Gentrification due: New to Raleigh, Planning Director Silver found many in East Raleigh afraid that they’re going to be pushed out of their frail neighborhoods to make way for a more affluent class of folk. So he called a forum on gentrification, and 200 people showed up to vent. “Nobody cares, it’s all about progress,” said Sylvia Wiggins, who runs the Helping Hand Mission. “They have run us out here.” Residents want the city to help them buy the houses they rent and fix up the ones they own, and not let it all go to the highest bidder.
Visioning: Silver is leading an East Raleigh Visioning process, but while that goes on, last week news circulated that the city was marketing some of the vacant lots in the Martin-Haywood area. Danny Coleman, co-chair of the South Central Citizens Advisory Council, was disgusted when he read that whatever is built on them will need to conform to the city’s “Martin-Haywood Development Strategy.” He thought the strategy was still in a draft stage. “I know I haven’t seen the final draft,” he said in an e-mail. “Have you?”

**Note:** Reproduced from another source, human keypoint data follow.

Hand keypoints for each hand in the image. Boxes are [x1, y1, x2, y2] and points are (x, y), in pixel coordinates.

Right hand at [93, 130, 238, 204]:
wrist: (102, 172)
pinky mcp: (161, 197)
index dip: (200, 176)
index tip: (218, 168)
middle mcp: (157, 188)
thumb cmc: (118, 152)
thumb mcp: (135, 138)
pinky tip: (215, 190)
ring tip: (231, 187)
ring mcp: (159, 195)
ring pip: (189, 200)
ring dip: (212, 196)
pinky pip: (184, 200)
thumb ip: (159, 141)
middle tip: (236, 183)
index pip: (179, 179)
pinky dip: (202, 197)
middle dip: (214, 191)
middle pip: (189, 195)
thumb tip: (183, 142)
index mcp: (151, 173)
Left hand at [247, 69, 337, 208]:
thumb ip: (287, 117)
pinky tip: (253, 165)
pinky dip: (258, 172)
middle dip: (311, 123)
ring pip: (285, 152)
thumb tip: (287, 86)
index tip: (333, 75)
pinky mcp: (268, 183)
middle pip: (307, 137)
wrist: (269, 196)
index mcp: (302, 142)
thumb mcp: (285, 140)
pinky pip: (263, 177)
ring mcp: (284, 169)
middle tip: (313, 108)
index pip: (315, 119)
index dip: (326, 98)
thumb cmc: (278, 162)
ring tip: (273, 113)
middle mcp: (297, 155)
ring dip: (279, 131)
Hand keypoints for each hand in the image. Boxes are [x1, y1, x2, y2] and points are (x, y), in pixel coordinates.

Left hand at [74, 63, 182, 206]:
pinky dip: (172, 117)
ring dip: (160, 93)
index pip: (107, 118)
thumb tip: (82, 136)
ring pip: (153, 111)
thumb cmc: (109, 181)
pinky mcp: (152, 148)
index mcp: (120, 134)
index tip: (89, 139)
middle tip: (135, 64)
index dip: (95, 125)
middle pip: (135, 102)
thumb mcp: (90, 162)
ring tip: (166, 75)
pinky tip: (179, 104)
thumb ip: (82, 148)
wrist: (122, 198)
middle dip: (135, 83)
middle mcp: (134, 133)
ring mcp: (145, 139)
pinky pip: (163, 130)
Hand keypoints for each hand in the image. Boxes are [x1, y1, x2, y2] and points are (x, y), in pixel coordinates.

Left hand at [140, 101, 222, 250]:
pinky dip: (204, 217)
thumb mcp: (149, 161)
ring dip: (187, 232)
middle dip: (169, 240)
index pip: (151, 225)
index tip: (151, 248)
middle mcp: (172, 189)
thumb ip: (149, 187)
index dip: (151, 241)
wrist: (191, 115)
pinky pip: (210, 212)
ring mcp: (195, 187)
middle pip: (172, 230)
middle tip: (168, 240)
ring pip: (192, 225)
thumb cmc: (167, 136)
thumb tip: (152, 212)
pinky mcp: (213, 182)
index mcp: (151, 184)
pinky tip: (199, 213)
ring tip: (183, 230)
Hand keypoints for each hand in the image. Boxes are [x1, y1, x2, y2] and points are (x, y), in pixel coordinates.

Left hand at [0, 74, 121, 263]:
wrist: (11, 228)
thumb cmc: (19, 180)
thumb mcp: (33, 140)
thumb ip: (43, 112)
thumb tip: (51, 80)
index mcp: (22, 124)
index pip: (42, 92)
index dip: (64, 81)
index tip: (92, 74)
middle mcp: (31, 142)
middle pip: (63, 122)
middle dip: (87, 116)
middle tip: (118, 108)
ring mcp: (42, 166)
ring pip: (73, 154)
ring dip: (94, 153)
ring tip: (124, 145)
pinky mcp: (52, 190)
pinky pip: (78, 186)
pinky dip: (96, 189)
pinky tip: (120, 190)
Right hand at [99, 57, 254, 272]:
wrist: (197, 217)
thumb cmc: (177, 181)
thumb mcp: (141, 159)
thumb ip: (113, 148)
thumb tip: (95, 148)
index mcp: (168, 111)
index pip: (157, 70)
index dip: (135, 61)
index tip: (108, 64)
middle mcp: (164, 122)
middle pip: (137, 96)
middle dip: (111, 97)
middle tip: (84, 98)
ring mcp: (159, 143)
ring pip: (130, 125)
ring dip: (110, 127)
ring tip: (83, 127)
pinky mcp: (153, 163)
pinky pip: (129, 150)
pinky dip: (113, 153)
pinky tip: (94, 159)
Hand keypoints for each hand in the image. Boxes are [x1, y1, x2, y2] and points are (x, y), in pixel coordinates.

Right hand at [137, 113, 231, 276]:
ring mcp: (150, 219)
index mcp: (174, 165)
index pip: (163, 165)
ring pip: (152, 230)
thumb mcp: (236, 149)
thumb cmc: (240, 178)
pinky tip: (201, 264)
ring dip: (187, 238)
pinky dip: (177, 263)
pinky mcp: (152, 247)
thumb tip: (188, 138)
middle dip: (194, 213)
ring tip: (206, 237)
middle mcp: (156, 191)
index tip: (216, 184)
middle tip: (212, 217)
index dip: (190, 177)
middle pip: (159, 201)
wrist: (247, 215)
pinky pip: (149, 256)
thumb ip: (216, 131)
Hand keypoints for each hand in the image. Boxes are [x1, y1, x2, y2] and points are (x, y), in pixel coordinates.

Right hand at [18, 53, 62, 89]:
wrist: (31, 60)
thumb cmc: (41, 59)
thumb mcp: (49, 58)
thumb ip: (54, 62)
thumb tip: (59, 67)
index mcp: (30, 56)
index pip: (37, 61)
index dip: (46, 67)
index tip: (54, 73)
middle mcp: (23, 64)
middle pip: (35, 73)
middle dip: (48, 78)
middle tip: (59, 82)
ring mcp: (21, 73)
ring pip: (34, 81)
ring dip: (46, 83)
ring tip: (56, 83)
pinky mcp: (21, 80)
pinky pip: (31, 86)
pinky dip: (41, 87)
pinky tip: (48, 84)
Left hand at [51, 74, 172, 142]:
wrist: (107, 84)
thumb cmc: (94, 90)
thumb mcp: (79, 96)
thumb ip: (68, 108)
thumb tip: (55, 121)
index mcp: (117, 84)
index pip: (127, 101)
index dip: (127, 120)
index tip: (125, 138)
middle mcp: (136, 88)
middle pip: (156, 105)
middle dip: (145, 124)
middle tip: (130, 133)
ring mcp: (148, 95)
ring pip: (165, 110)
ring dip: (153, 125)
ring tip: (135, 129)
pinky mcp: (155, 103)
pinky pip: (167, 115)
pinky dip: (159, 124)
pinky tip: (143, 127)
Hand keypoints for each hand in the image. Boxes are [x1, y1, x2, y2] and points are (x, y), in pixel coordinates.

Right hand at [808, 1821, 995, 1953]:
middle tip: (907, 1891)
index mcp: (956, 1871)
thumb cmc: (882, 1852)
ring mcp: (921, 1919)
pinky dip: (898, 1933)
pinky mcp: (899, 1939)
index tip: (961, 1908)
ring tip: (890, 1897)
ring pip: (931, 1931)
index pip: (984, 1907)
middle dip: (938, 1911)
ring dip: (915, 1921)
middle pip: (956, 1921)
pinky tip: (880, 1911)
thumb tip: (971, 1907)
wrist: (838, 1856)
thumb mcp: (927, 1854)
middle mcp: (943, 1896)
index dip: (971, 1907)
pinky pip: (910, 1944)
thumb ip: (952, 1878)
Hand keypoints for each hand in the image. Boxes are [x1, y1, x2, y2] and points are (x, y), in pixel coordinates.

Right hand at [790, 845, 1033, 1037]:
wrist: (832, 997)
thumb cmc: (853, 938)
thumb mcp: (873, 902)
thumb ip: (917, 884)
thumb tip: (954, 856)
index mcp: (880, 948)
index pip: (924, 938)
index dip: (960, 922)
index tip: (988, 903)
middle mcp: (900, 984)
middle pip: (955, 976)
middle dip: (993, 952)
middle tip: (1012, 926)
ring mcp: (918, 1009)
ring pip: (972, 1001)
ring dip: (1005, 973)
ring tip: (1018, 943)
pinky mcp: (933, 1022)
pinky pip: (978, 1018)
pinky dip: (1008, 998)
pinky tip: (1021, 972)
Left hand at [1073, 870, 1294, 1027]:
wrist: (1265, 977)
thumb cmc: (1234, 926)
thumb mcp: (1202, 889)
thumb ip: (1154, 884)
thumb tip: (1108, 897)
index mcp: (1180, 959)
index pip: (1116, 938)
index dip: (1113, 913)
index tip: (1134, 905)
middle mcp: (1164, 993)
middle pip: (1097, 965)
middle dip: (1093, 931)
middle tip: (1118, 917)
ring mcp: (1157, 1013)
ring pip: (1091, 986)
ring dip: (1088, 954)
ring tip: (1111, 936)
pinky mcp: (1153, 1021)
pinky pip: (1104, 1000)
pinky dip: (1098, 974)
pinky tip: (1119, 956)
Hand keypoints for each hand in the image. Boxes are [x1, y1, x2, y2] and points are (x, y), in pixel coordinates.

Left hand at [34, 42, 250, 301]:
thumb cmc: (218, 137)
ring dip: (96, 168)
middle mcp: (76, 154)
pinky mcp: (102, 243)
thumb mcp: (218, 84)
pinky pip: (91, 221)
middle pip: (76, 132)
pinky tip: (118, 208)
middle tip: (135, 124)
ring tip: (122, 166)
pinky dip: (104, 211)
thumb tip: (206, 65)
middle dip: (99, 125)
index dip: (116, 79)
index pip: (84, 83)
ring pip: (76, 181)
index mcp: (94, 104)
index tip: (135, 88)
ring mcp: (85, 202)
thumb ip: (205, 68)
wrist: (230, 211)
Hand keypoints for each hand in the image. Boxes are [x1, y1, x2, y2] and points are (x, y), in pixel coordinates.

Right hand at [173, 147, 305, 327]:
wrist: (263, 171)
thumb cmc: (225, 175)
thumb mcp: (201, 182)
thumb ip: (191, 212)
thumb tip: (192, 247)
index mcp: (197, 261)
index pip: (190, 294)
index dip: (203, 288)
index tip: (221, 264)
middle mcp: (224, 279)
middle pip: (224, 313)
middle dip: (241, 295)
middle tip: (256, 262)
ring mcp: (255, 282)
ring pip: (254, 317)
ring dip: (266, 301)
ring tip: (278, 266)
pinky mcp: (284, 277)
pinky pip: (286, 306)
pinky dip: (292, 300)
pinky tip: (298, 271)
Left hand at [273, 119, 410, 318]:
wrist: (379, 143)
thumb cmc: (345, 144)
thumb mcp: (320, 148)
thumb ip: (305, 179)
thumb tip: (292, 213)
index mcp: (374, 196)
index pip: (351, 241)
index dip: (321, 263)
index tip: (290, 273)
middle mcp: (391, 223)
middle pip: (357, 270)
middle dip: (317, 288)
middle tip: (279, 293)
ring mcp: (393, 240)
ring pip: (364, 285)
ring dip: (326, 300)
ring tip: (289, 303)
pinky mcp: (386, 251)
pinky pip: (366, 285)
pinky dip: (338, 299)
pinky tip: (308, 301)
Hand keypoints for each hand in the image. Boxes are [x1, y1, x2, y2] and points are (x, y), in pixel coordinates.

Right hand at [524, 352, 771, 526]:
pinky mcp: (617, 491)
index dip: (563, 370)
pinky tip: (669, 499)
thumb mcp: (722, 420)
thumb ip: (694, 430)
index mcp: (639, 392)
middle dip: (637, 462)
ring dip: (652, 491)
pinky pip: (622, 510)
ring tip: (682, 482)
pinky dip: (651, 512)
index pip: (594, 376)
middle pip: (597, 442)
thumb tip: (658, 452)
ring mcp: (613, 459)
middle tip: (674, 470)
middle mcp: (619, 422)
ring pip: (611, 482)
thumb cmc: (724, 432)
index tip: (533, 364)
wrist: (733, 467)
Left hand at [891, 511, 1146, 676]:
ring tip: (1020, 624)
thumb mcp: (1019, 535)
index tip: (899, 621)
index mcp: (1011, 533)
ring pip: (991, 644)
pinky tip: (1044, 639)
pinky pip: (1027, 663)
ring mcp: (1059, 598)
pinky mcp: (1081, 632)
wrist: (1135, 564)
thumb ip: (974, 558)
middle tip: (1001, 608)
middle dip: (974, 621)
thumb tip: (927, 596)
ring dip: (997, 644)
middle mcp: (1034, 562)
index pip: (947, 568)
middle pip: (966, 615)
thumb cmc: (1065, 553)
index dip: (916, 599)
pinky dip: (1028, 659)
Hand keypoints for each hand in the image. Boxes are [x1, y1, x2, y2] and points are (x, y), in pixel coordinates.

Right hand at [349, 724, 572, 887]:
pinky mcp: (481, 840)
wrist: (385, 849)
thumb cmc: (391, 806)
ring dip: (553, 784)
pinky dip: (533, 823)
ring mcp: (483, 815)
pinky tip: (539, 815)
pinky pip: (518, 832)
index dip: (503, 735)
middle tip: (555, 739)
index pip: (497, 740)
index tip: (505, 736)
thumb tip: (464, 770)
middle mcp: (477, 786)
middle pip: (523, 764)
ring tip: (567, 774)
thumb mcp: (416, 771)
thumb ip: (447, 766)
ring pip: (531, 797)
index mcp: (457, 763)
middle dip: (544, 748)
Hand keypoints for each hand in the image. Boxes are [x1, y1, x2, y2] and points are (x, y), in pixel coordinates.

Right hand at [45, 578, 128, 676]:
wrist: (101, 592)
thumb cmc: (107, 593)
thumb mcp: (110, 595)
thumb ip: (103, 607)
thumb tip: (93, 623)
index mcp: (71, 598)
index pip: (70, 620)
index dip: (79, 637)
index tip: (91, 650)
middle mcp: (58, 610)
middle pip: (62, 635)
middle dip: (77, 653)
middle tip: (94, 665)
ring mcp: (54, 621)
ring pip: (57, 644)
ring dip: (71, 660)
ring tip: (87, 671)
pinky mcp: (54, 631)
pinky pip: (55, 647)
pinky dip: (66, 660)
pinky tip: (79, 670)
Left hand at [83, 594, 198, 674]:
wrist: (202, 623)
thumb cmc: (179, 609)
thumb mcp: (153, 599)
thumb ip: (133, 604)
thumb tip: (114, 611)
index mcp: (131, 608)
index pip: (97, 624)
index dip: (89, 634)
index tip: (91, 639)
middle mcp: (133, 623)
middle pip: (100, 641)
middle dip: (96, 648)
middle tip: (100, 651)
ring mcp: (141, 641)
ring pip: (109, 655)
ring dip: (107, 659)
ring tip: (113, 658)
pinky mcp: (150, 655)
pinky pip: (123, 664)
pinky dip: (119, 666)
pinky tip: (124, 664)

Empowerment time: State Rep. Bernard Allen, D-Wake, says East Raleigh’s been short-changed for years, and all you have do is look at it–and at the rest of Raleigh. “There’s no comparison,” he says. City officials acknowledge the issue, and promise that as downtown development heads east, they’ll work to empower citizens, not let them be shoved aside. But Coleman, who was recently elected president of the Raleigh-Wake Citzens Association, the major black political organization in town, says in response: “I think if I hear another reference to ‘citizen empowerment,’ or ‘leadership efforts’ geared to citizen politics, I’m going to puke.”